La Grande mela vista dagli occhi del cinefilo. Una visita inedita della città attraverso 60 location rese celebri dalla macchina da presa

Sorseggiare un cappuccino al caffè di A proposito di Davis oppure un tè alla Russian Tea Room come faceva Dustin Hoffman travestito da Tootsie, godersi la tranquilla atmosfera della libreria de L’alba del giorno dopo, fare uno spuntino nel locale preferito da Woody Allen in Basta che funzioni o al tavolo di Harry, ti presento Sally, reso celebre dall’orgasmo simulato da Meg Ryan, adesso è più facile. New York è la città più cinematografica (e televisiva) al mondo, di per sé evocativa di pellicole e serie tv. Ora gli appassionati della settima arte hanno uno strumento in più, che renderà più semplice rievocare luoghi e situazioni visti sul grande schermo. Attraverso descrizioni, aneddoti e immagini, la guida New York. Ciak si gira! (Ippocampo) passa in rassegna una sessantina tra bar, ristoranti e alberghi, negozi e monumenti della Grande Mela, scelti quali location cinematografiche e valorizzati nelle loro peculiarità dai registi più talentuosi. Per esempio, la griglia di sfiato sulla quale si fermò Marilyn in Quando la moglie è in vacanza, la stazione dei pompieri di Tribeca, quartier generale degli Acchiappafantasmi in Ghostbusters, il clima sinistro del Dakota Building, dove Mia Farrow, in Rosemary’s Baby, scoprì di essere nel mirino di una setta satanica e dove nel 1980 fu assassinato John Lennon (e tuttora abita Yoko Ono). Una guida insolita, divisa per quartieri, con cartine, indicazioni pratiche e codici QR per visionare i trailer dei film, scritta da Beatrice Billon e Barbara Boespflug dopo aver analizzato 468 pellicole e percorso un centinaio di chilometri a piedi per individuare tutti gli indirizzi. Una vera chicca per turisti cinefili!

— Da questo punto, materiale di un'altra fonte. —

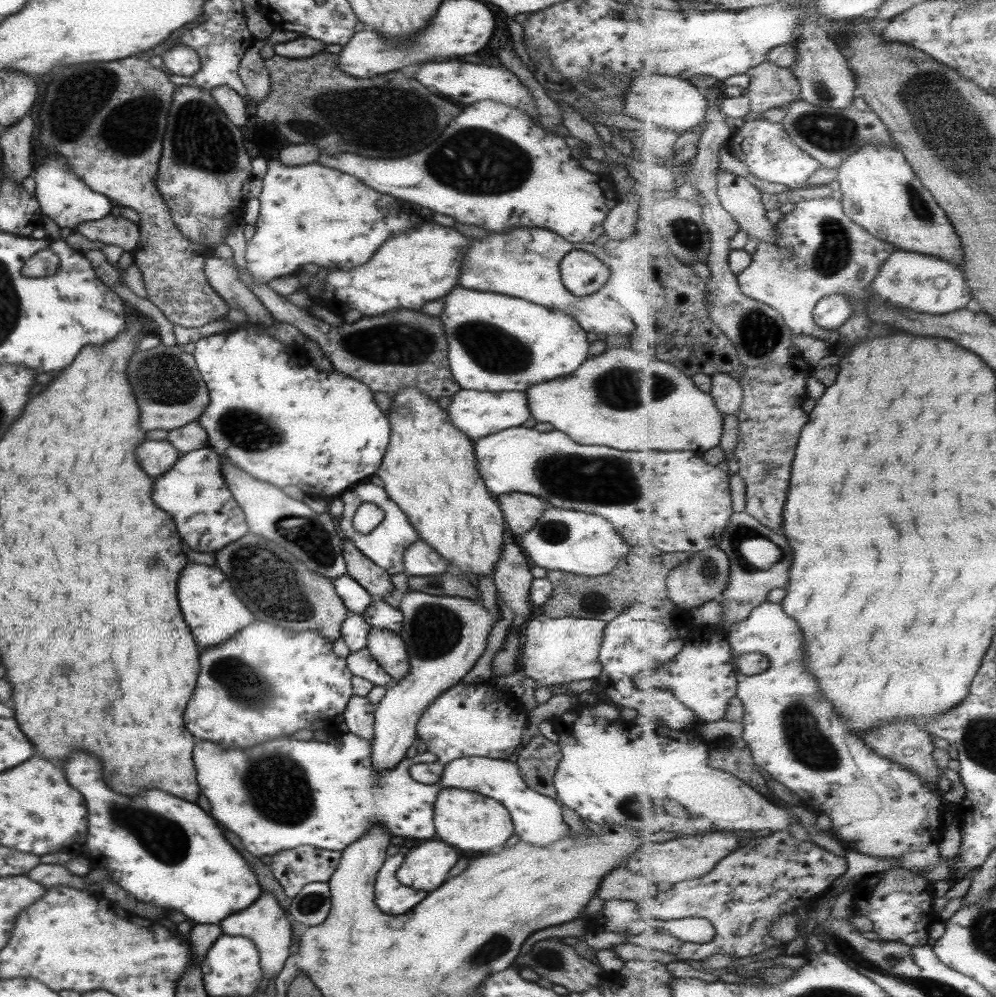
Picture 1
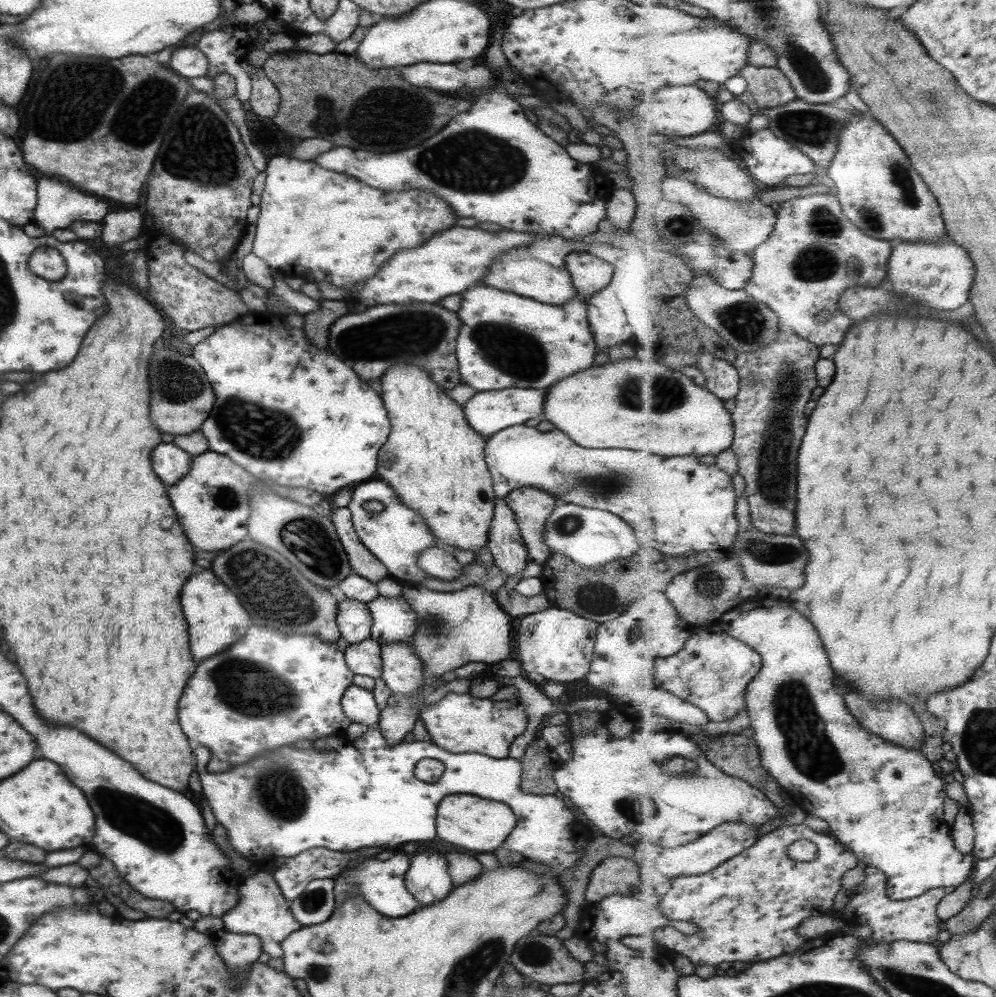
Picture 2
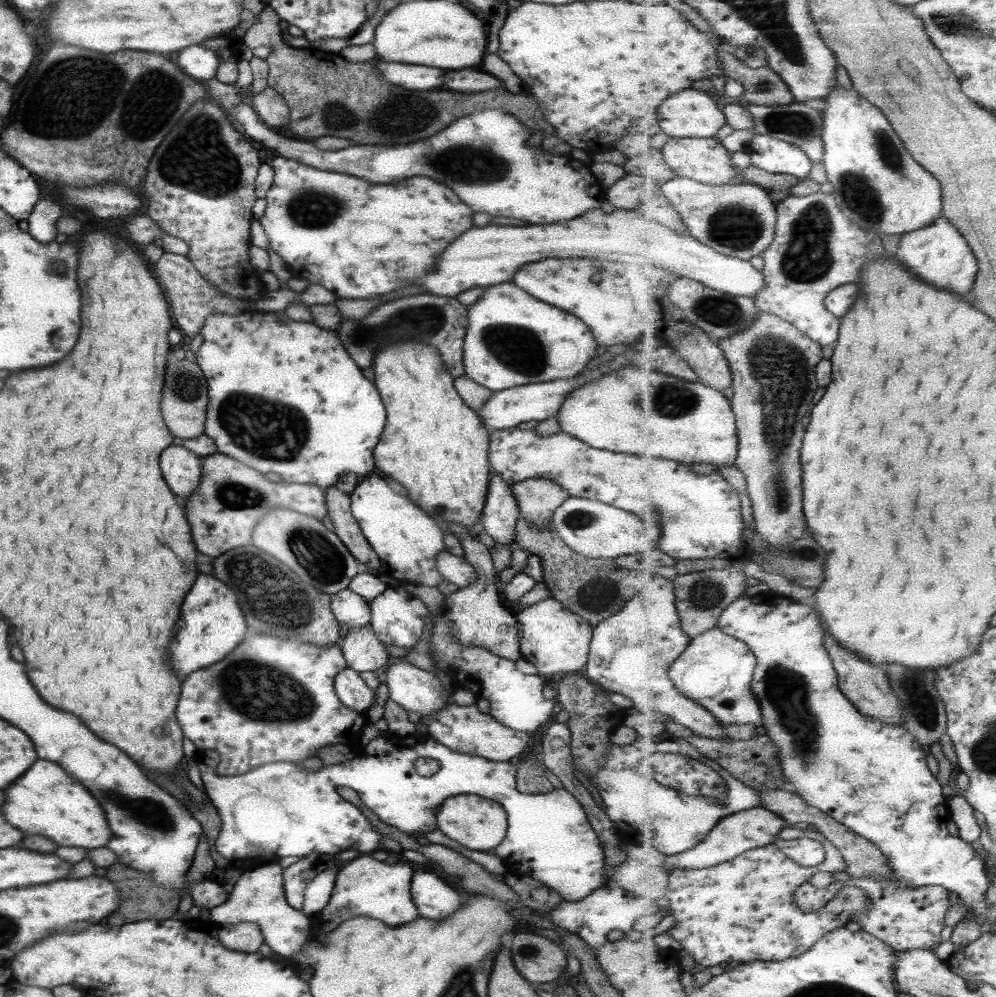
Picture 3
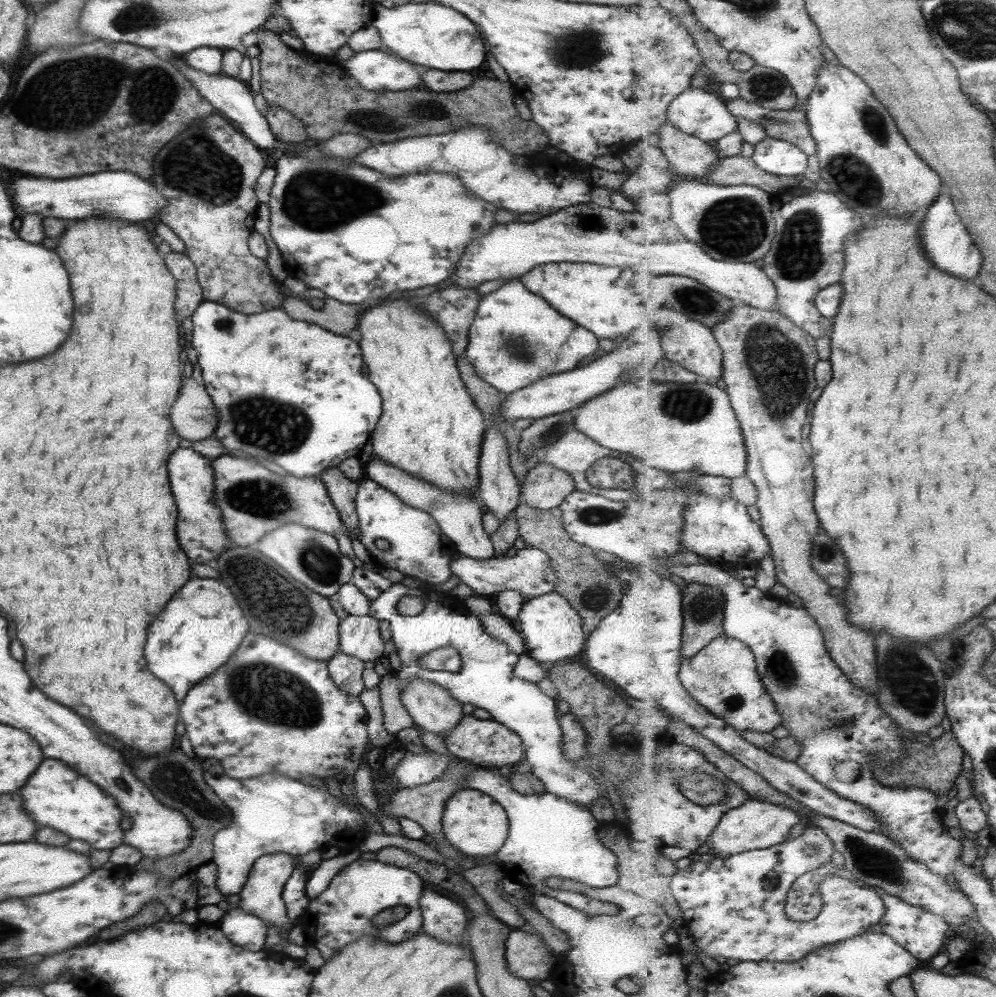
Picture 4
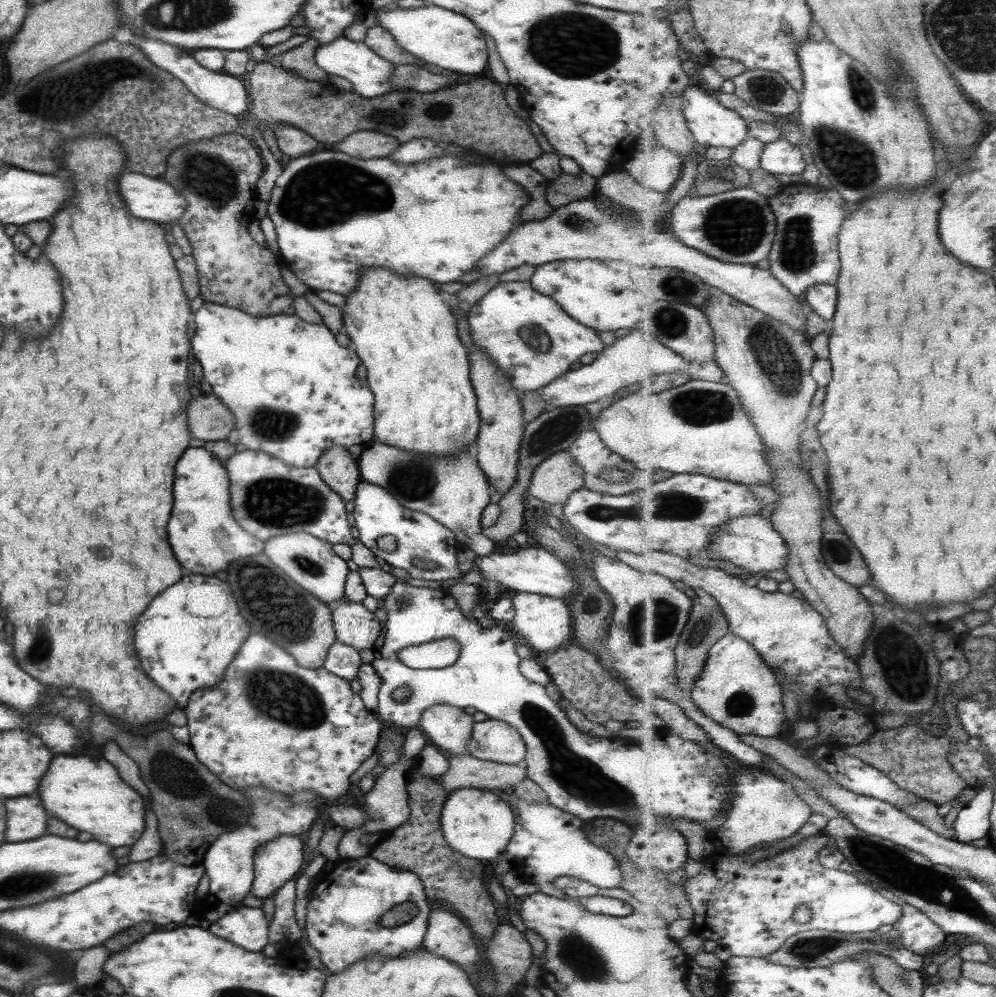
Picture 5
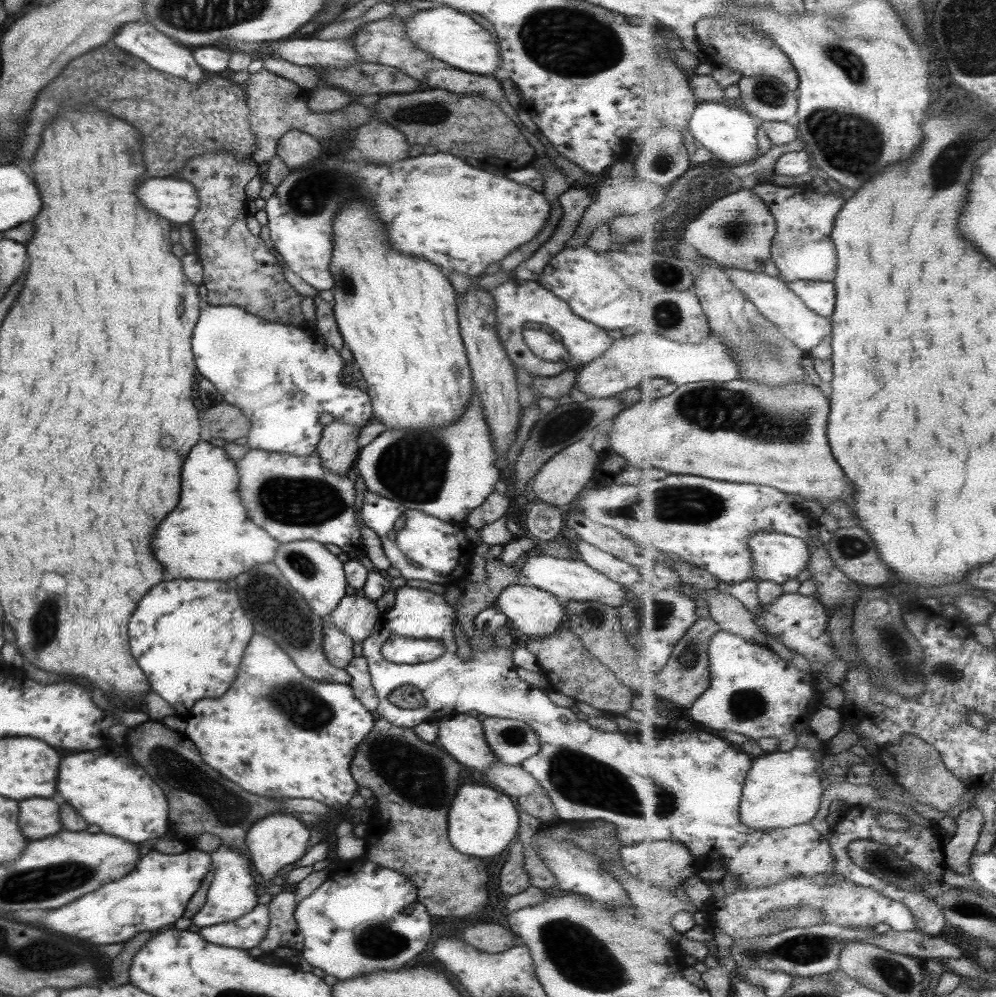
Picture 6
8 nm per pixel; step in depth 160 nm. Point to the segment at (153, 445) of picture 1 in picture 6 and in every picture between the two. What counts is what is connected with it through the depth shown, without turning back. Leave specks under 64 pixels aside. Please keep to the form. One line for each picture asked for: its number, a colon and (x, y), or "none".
2: (170, 464)
3: (181, 469)
4: (200, 530)
5: (203, 537)
6: (220, 543)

Tre itinerari per celebrare La grande bellezza

La pellicola da Oscar ha rilanciato Roma come set unico nella storia del cinema, offrendo spunti per visitare i palazzi privati e i giardini nascosti immortalati dalla cinepresa (e non sempre aperti al pubblico). Grazie ai testi che lo storico dell’arte Costantino D’Orazio, autore di La Roma segreta del film La grande bellezza (Sperling & Kupfer), ha concesso all’assessorato alla Cultura, sono on line i percorsi e le 31 schede dei luoghi del film: dalla casa di Jep Gambardella a Palazzo Sacchetti in via Giulia, dal portone di Santa Maria del Priorato all’Aventino al cortile di Palazzo Altemps, dallo scalone di Palazzo Braschi alla Fornarina di Raffaello in Palazzo Barberini, dalla scultura dei Niobidi a Villa Medici al Giardino degli Aranci dell’Aventino fino alle Terme di Caracalla.